─── Passage shown
Crawler
Component description
The MKSearch crawler component is responsible for identifying Web documents to be indexed and passing them to custom content handlers for indexing. The crawler is largely composed of the JSpider Web spidering engine configured with custom MKSearch plugins that pass documents to the indexing component.
Development plans
- Correct JSpider issues
- To date, a range of issues have been identified with the JSpider alpha 0.5 release that affect how links are identified in HTML documents and various other aspects of the tool's operation. The issues have been logged as JSpider bug reports and must be corrected or worked around. Access has been granted to the JSpider CVS repository to make the corrections upstream of MKSearch.
──────
─── Extracted information
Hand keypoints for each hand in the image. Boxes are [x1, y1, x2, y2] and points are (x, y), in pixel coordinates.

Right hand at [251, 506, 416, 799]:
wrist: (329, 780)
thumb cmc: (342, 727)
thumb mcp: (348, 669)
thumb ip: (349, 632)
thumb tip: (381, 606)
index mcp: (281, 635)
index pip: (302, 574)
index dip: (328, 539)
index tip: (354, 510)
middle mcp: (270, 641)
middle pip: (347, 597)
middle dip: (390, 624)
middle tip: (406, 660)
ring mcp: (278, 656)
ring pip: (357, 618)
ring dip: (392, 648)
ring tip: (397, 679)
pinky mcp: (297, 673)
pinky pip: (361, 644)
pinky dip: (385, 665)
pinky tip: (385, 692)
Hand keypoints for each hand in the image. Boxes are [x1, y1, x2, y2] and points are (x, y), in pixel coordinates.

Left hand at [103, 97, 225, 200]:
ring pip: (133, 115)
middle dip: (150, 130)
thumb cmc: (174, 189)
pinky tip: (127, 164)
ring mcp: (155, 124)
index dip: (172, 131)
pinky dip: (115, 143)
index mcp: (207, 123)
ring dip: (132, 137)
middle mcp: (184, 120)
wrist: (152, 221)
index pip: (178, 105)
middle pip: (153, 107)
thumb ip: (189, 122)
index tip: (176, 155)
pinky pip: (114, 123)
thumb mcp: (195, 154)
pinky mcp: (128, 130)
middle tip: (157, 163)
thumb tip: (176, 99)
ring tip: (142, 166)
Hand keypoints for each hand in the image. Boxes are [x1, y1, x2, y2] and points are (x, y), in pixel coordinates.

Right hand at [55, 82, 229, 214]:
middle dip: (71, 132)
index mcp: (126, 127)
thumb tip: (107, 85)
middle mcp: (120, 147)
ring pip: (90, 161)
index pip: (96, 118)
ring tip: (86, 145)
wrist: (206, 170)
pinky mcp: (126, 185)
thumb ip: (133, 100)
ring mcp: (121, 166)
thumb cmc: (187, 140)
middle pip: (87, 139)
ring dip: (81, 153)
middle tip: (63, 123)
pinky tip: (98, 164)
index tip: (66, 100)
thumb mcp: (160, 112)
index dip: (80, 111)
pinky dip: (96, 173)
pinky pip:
──────
Exercises:
1/ Answer these questions from the crawler page:
(a) What engine makes up most of the crawler?
(b) Which JSpider release have the issues been found in?
(c) How have the issues been logged?
2/ Swap "bug reports" for "tickets" in the crawler page, starting with "Development plans" and going on through "upstream of MKSearch.", and give that part back.
3/ Based on the crawler page, is each statement true? Answer yes or no and quote the words that decide it.
(a) The crawler passes documents to custom content handlers for indexing.
(b) Access to the JSpider CVS repository has been refused.
(c) The JSpider issues affect only how links are identified.
You won't need the records for any of this.

Expected outputs:
1/
(a) The JSpider Web spidering engine
(b) The JSpider alpha 0.5 release
(c) As JSpider bug reports

2/
Development plans
- Correct JSpider issues
- To date, a range of issues have been identified with the JSpider alpha 0.5 release that affect how links are identified in HTML documents and various other aspects of the tool's operation. The issues have been logged as JSpider tickets and must be corrected or worked around. Access has been granted to the JSpider CVS repository to make the corrections upstream of MKSearch.

3/
(a) Yes: "passing them to custom content handlers for indexing"
(b) No: "Access has been granted to the JSpider CVS repository"
(c) No: "and various other aspects of the tool's operation"